April 19, 2010 | Unregistered CommenterSebastian Stadil

A lot of good points frost. And I'm not quite sure what kind scaling parameters Sebastian is talking about. But consider why you may move to a larger instance size: to solve a problem too big for a smaller instance or to handle more load of work that could be handled by a smaller instance. In this case the smaller instance is sufficient to carry out the work so a larger instance is only needed to handle more load. The cost of starting and using a the smaller instance for a smaller period of than using a larger full time instance is significant. So it's more expensive because of the overhead involved in the instance setup/teardown. I found this surprising and it dictates architecture choices.

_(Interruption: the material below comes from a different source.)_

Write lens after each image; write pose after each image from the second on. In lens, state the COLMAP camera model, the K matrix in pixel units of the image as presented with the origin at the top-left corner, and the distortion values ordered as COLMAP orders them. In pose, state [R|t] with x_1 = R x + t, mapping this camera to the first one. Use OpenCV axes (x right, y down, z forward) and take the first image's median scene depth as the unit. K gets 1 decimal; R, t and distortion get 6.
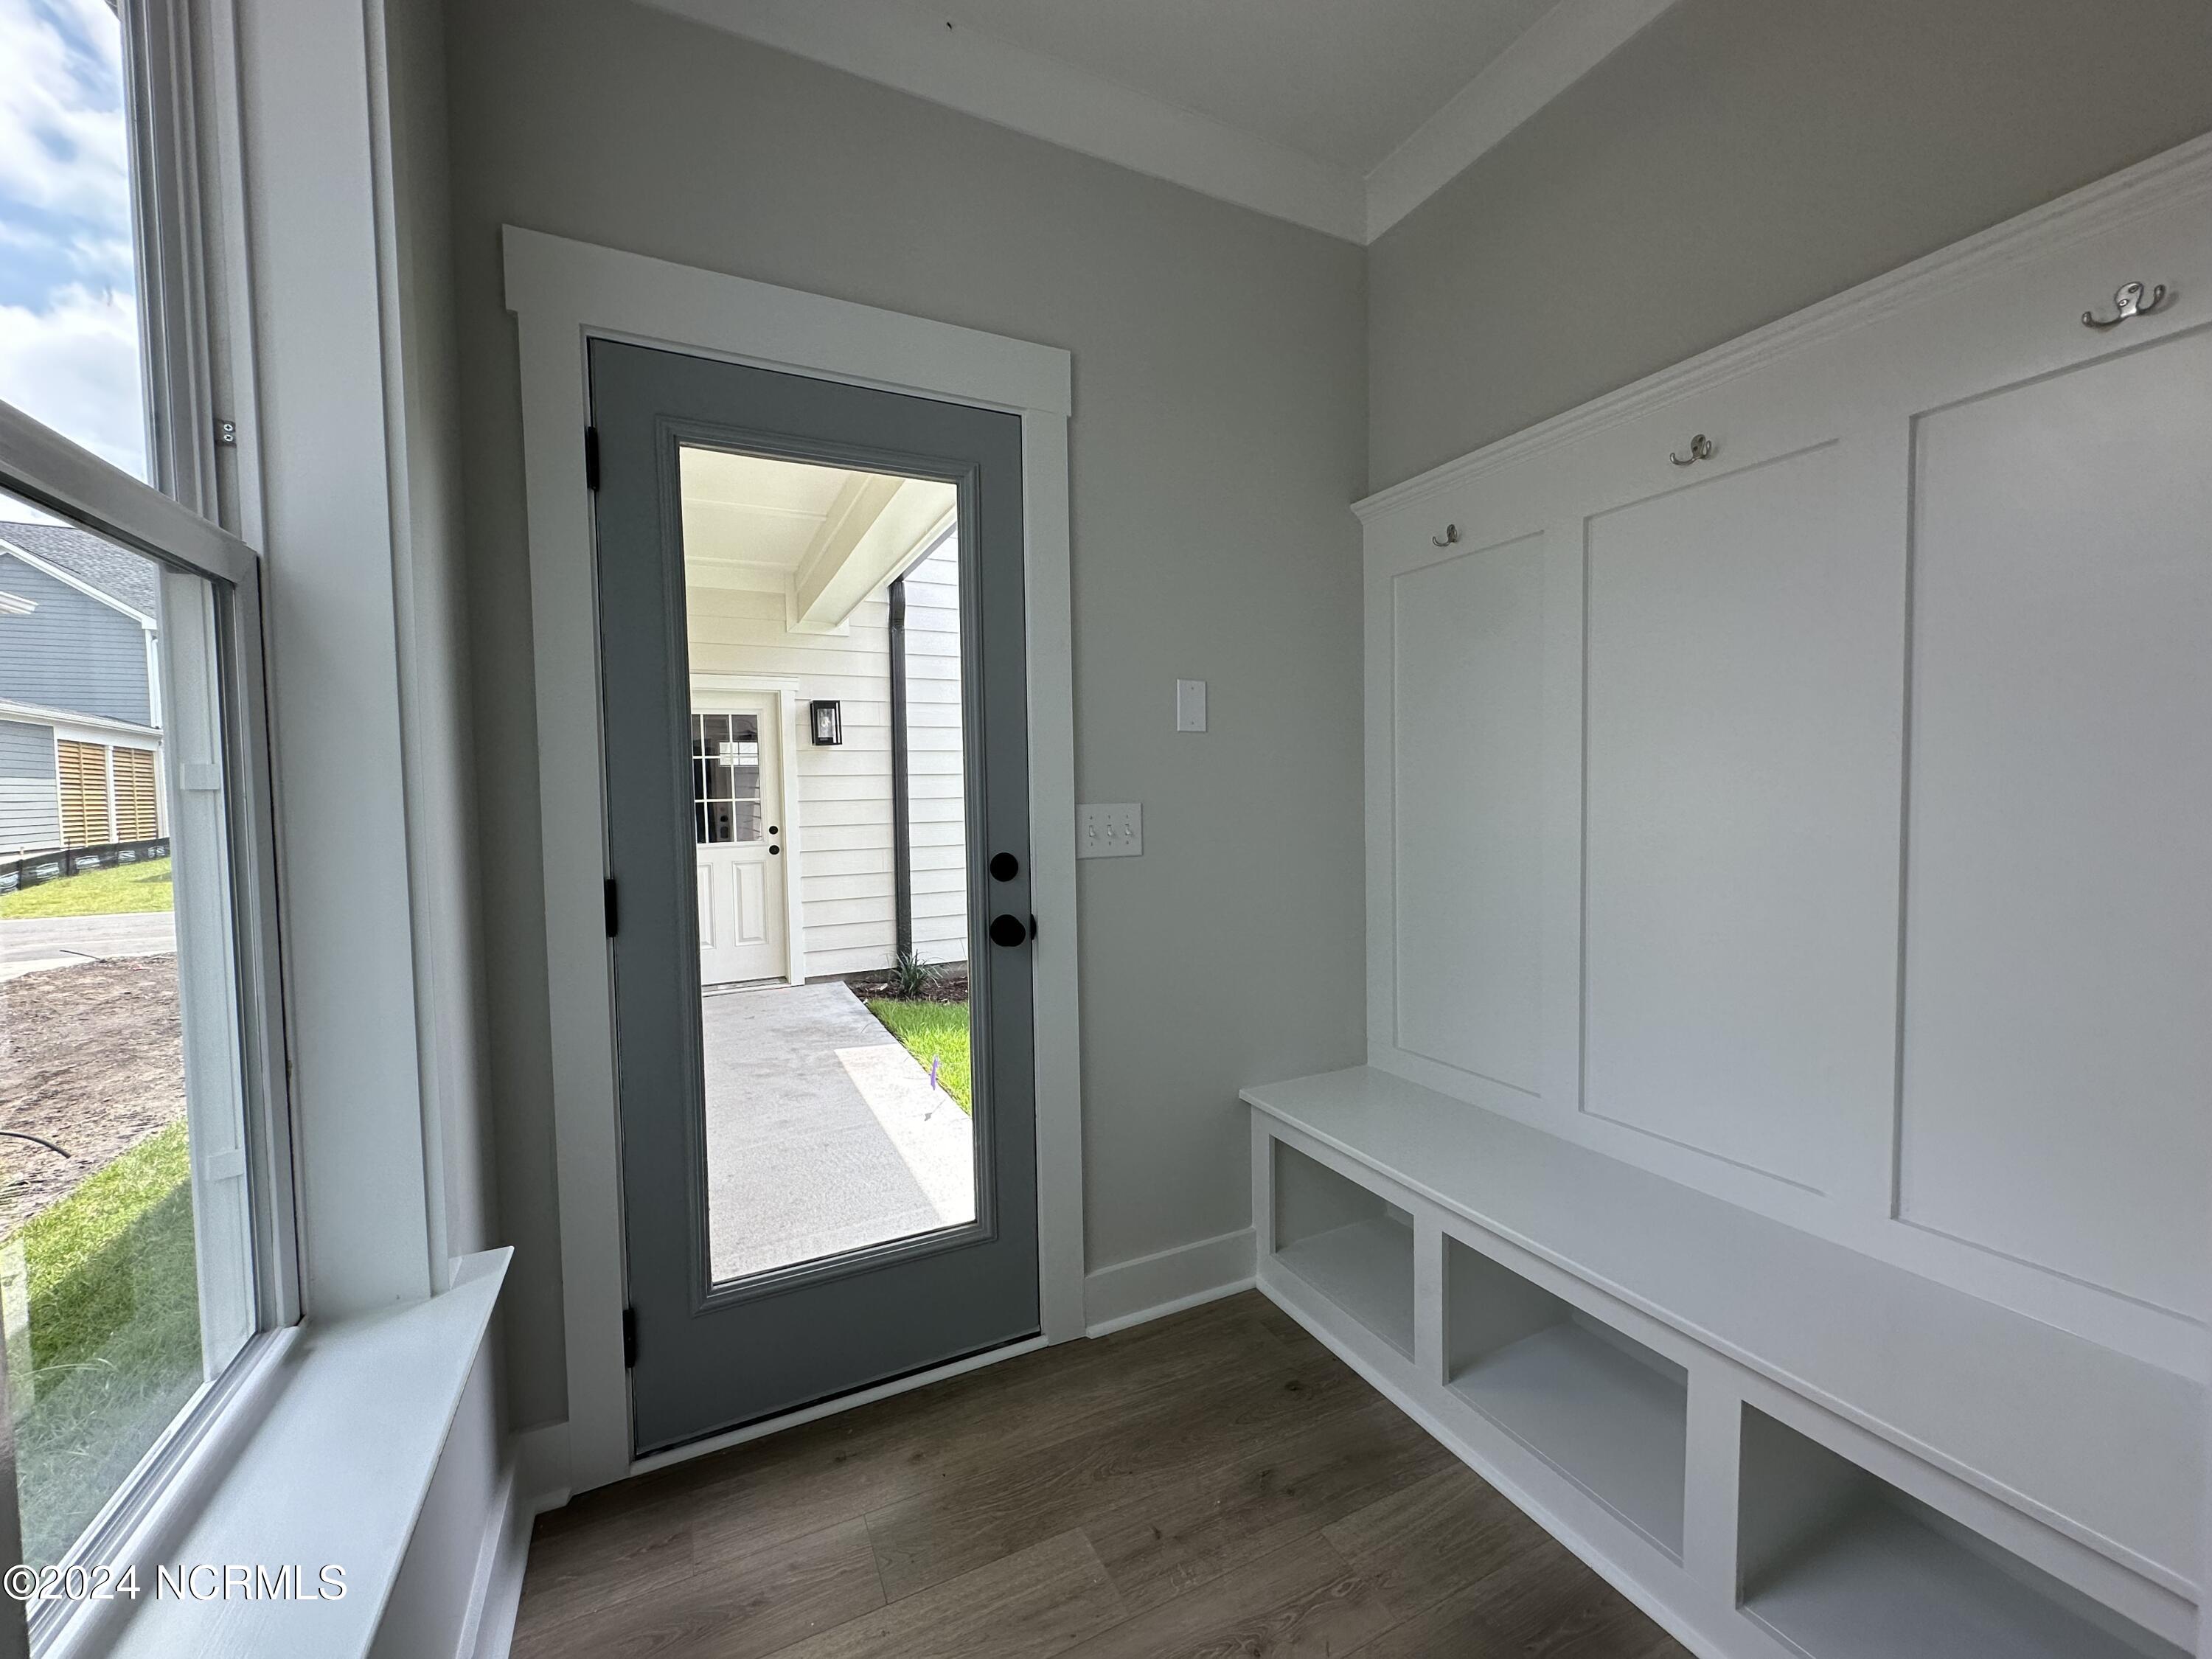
lens RADIAL K [[885.1, 0, 1105.4], [0, 885.1, 825.2], [0, 0, 1]] dist [-0.002418, 0.000320]
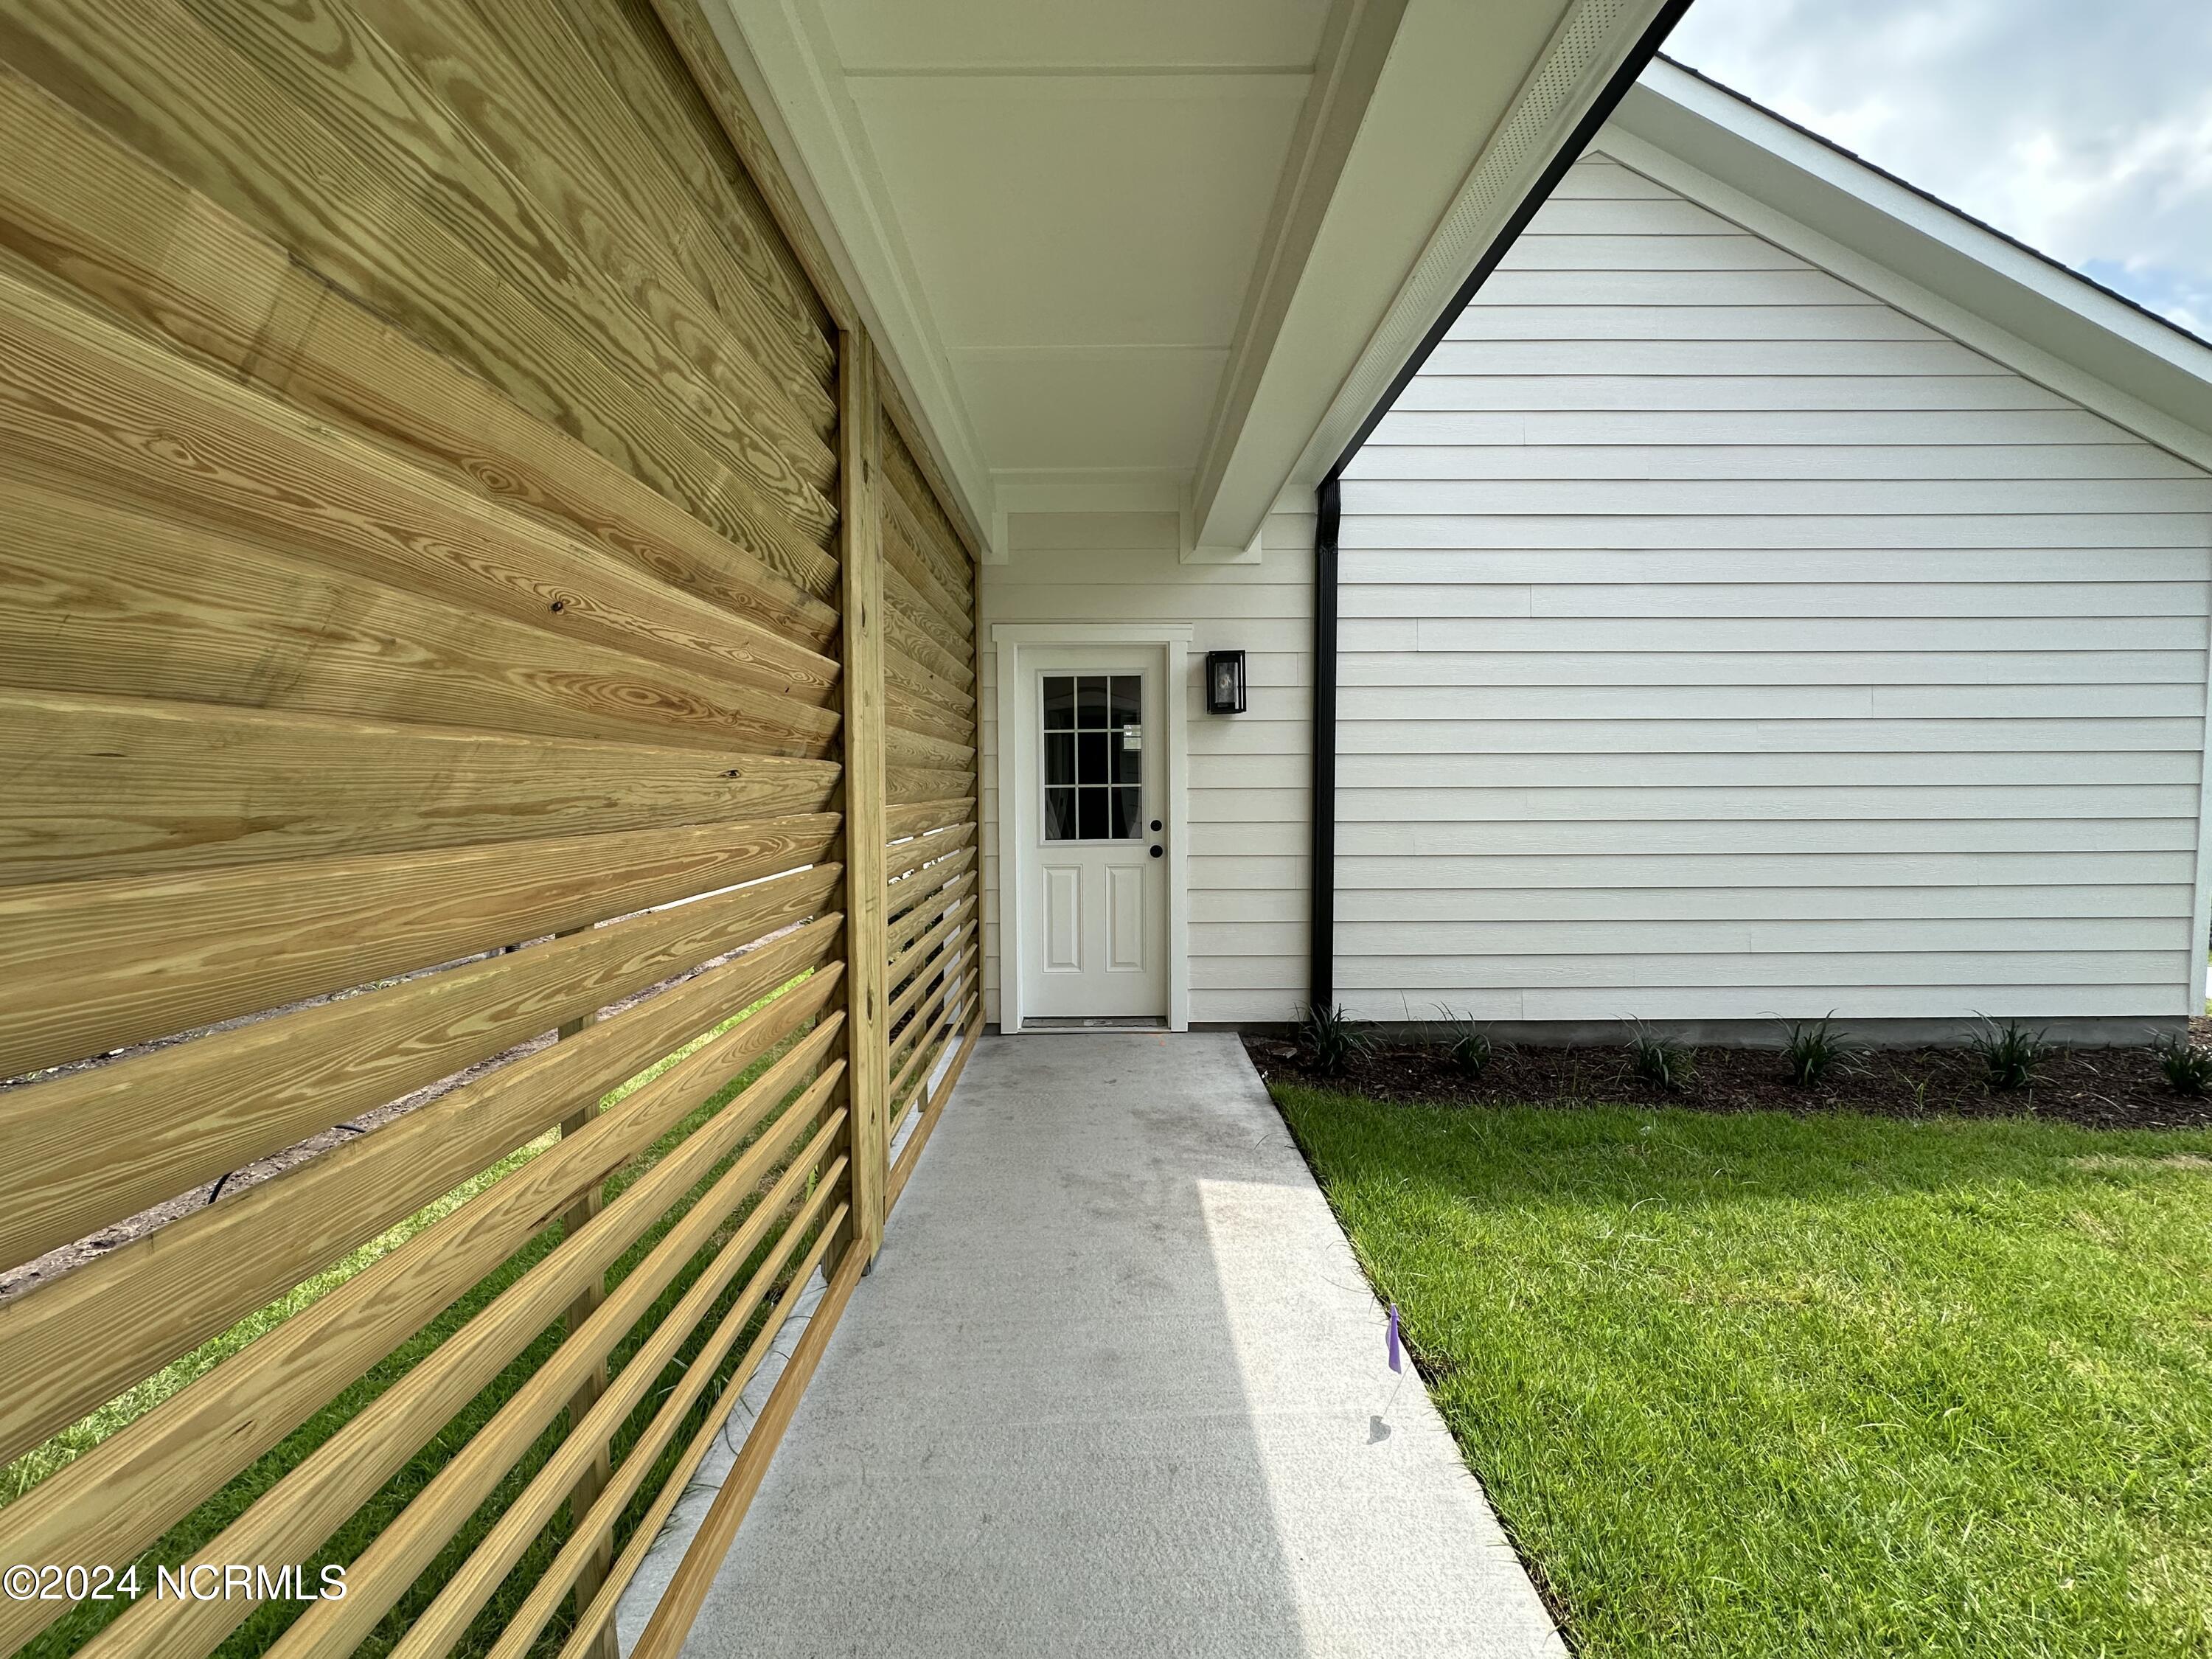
lens RADIAL K [[885.1, 0, 1105.4], [0, 885.1, 825.2], [0, 0, 1]] dist [-0.002418, 0.000320]
pose [[0.897516, 0.033149, -0.439734, -0.078132], [-0.029358, 0.999450, 0.015423, -0.005431], [0.440003, -0.000933, 0.897996, 0.294867]]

Compare to Google App Engine which is a sort degenerate form of this approach where GAE transparently starts applications in response to load somewhere in a cluster. If the app isn't already warm it takes quite a while to spin up, yet the GAE cost of spinning up applications doesn't seem to have the same spikey nature as Amazon.

April 19, 2010 | Registered CommenterHighScalability Team

Todd: no the cost of bringing up a bigger node is not a problem if you set your scaling threshold low enough to start it soon enough and not wait until 5min before disaster. And that's the parameter Sebastian is refering to.
They waited for the latency to hit 0.75 seconds. That's already pretty damn bad of a response time.
In my projects every response taking longer than 100 milliseconds is a warning sign. Usually a response should be calculated within less than 10ms.

Now if you set your scaling parameter to lets say 100ms, then you will get new instances soon enough to not have a bottleneck situation and you will be able to handle the peak traffic.
Don't be afraid to set the threshold too low, it only means you will have more of the smaller instances running more often. But if it costs the same as one bigger instance and gives the same amount of computing power then you don't lose anything by having them running compared to having the big one running all the time.
You can only save money by having fewer instances running at low traffic periouds.
And that is the whole point of virtualization/clouds/whateverfancyword.

So to summarize:

"The cost of starting and using a the smaller instance for a smaller period of than using a larger full time instance is significant. So it's more expensive because of the overhead involved in the instance setup/teardown."

... is simply wrong if you set your scaling threshold correctly. There is no "setup" cost of bringing a new instance up. It is *not* more expensive!

April 20, 2010 | Unregistered Commenterfrost

Todd: by the way, I'd love to see the article corrected, I think that's needed if you want to keep up the quality

April 21, 2010 | Unregistered Commenterfrost

If this becomes accepted as a general truth by means of experience over time, it would seem that the best route would be to rebaseline the sizing models.